By Tambay A. Obenson
Shadow and Act
While addressing the press after the screening of his new movie Miles Ahead at the Berlin Film Festival, actor/director Don Cheadle told the audience that he wanted to make a film about jazz legend Miles Davis that was as “explosive” as his music, but without a White co-star, he couldn’t get funding.
This led to Ewan McGregor’s journalist character being created for the film.
Cheadle called the decade-long effort to get the film produced, a “Herculean” task, thanks to the lack of interest from studios and other industry financiers. So he crowdfunded the project via an Indiegogo campaign and successfully raised about $360,000 total. He also used some of his own money to help fund the film.
In essence, he wasn’t able to make the film he really wanted to make, because he could not raise the necessary funds to make *that* film, and apparently almost wasn’t even able to make a film at all (“explosive” or not), unless he added a white co-star.
Calling it “one of the realities of the business that we are in” – essentially, the self-fulfilling prophecy that films with all-black casts won’t sell as well as those with white actors in them – Cheadle added, “There is a lot of apocryphal, not proven evidence that black films don’t sell overseas… Having a white actor in this film turned out to actually be a financial imperative.”
A “financial imperative” he said!!
And thus, he was forced him to rework the script, adding the character McGregor plays -a shady Rolling Stone reporter – turning the film into something more akin to an interracial buddy-action-comedy flick than something that would be truly worthy of Miles Davis.
“I wanted it to be a movie that Miles Davis would want to star in. He would have laughed at it, he would’ve dug it and been like ‘That’s slick, I didn’t do that — that’s bullshit — but I like that’,” Cheadle said. “That’s what I wanted – a movie that felt like the experience I have when I listen to his music… I wanted to do something explosive, exciting, that felt like a ride and felt impressionistic and free form because that’s what his music does to me.”

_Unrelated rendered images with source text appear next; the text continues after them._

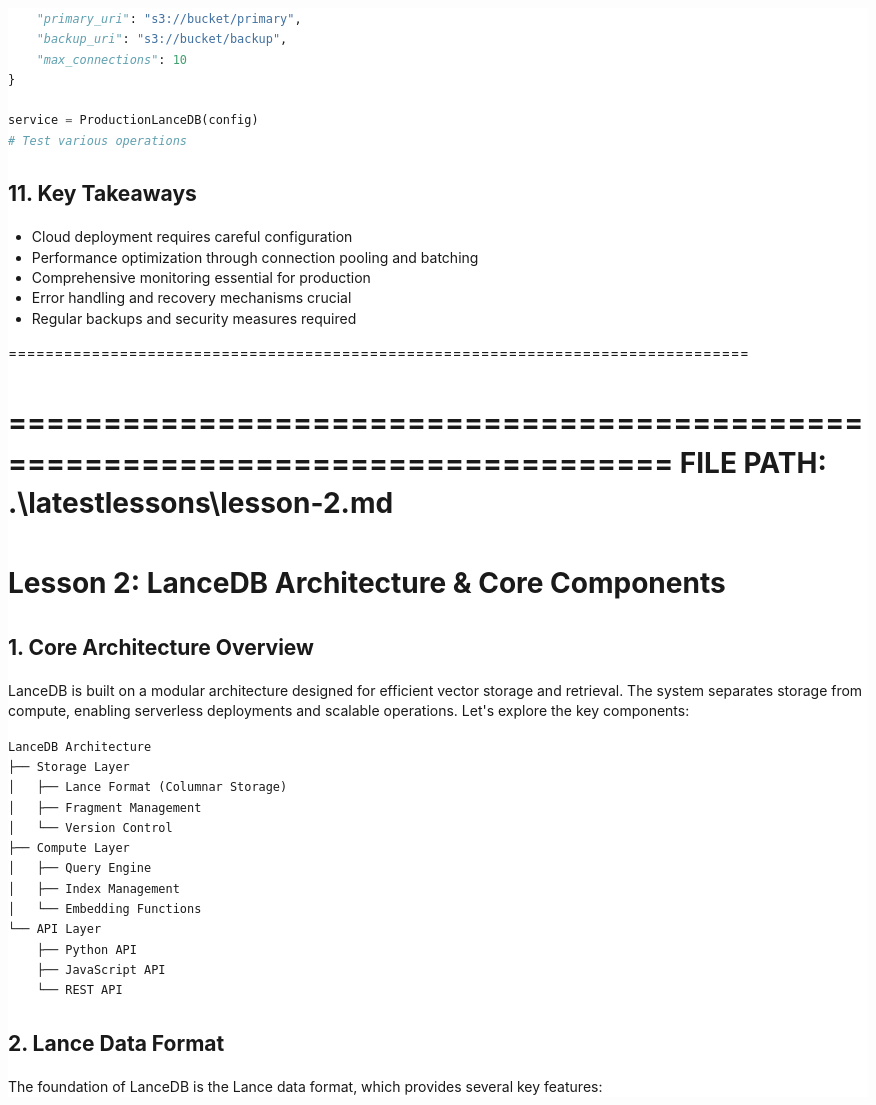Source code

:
 ```python
    "primary_uri": "s3://bucket/primary",
    "backup_uri": "s3://bucket/backup",
    "max_connections": 10
}

service = ProductionLanceDB(config)
# Test various operations
```

## 11. Key Takeaways

- Cloud deployment requires careful configuration
- Performance optimization through connection pooling and batching
- Comprehensive monitoring essential for production
- Error handling and recovery mechanisms crucial
- Regular backups and security measures required


================================================================================

================================================================================
FILE PATH: .\latestlessons\lesson-2.md
================================================================================

# Lesson 2: LanceDB Architecture & Core Components

## 1. Core Architecture Overview

LanceDB is built on a modular architecture designed for efficient vector storage and retrieval. The system separates storage from compute, enabling serverless deployments and scalable operations. Let's explore the key components:

```plaintext
LanceDB Architecture
├── Storage Layer
│   ├── Lance Format (Columnar Storage)
│   ├── Fragment Management
│   └── Version Control
├── Compute Layer
│   ├── Query Engine
│   ├── Index Management
│   └── Embedding Functions
└── API Layer
    ├── Python API
    ├── JavaScript API
    └── REST API
```

## 2. Lance Data Format

The foundation of LanceDB is the Lance data format, which provides several key features:
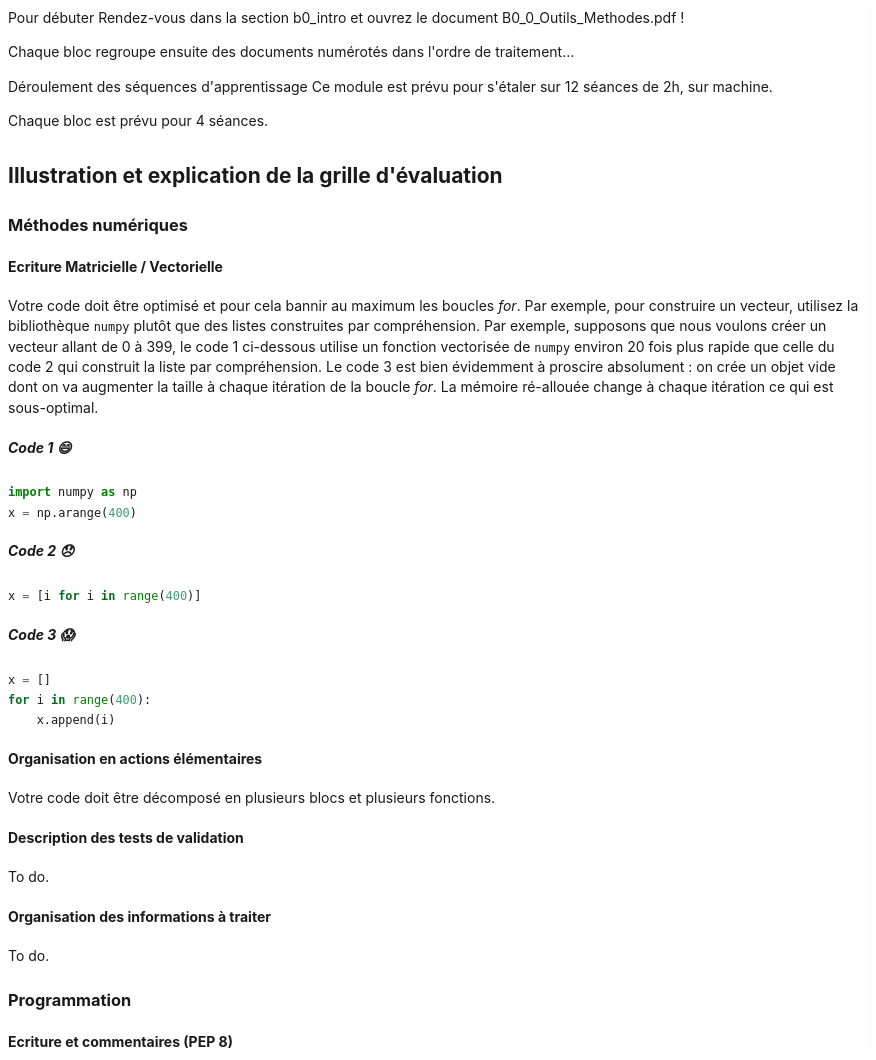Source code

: Pour débuter
Rendez-vous dans la section b0_intro et ouvrez le document B0_0_Outils_Methodes.pdf !

Chaque bloc regroupe ensuite des documents numérotés dans l'ordre de traitement...

Déroulement des séquences d'apprentissage
Ce module est prévu pour s'étaler sur 12 séances de 2h, sur machine.

Chaque bloc est prévu pour 4 séances.


## Illustration et explication de la grille d'évaluation

### Méthodes numériques
#### Ecriture Matricielle / Vectorielle
Votre code doit être optimisé et pour cela bannir au maximum les boucles *for*. Par exemple, pour construire un vecteur, utilisez la bibliothèque `numpy` plutôt que des listes construites par compréhension. Par exemple, supposons que nous voulons créer un vecteur allant de 0 à 399, le code 1 ci-dessous utilise un fonction vectorisée de `numpy` environ 20 fois plus rapide que celle du code 2 qui construit la liste par compréhension. Le code 3 est bien évidemment à proscire absolument : on crée un objet vide dont on va augmenter la taille à chaque itération de la boucle *for*. La mémoire ré-allouée change à chaque itération ce qui est sous-optimal. 
##### Code 1 :smile: 
``` python
import numpy as np
x = np.arange(400)
```
##### Code 2 :disappointed:
``` python
x = [i for i in range(400)]
```
##### Code 3 :scream:
``` python
x = []
for i in range(400):
    x.append(i)
```
#### Organisation en actions élémentaires
Votre code doit être décomposé en plusieurs blocs et plusieurs fonctions. 


#### Description des tests de validation
To do.


#### Organisation des informations à traiter

To do.


### Programmation

#### Ecriture et commentaires (PEP 8)


[^autopep]: pour l'installer : `pip install autopep8`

This is all actually a somewhat sweet & sour realization for me, because, as I said after seeing Miles Ahead at the New York Film Festival last fall, if I did have one expectation going into the screening, it was that I was more than prepped for something entirely unconventional. Given what Cheadle had previously shared about the film – that he was making the film that Miles Davis himself would make, employing the organic, experimental approach he used in creating some of his best music—I expected a rejection of the traditional in favor of an approach that’s more aggressive, free-form.
You can see Cheadle going for that in Miles Ahead, but not quite enough. I added in my review that he may have been constrained by the fact that he needed to create something that could sell a few tickets, and not be painted with the sometimes dreaded “intellectual cinema” (read: inaccessible) brush. So we are presented with what you’d call a more conventional, commercial narrative, a fictional crime caper that sees Davis teaming up with an ambitious white journalist to track down a much-coveted stolen tape of a recording session.
So, in summary, it’s good enough; but given the legend that is the subject matter, and the paucity of films in which his story is central, I argued that it needed to be better than “good enough”.
Knowing some of the backstory today on the making of the film that I wasn’t fully aware of previously, months after seeing the film, it makes sense I suppose. Not that I’m pleased by this; quite the opposite. But this new awareness of what Cheadle’s original intent was, and knowing that this wasn’t just the case of him simply not meeting expectations, helps.
“I think it works great, and particularly the fact that Ewan McGregor is the actor who is in it, I think he is fantastic in the movie. But that was a component of… allowing us to even have a budget to get the film made,” he said in closing on that subject.
An unfortunate reality. But something that I believe will change eventually.
Sony Classics Pictures will release Miles Ahead in April.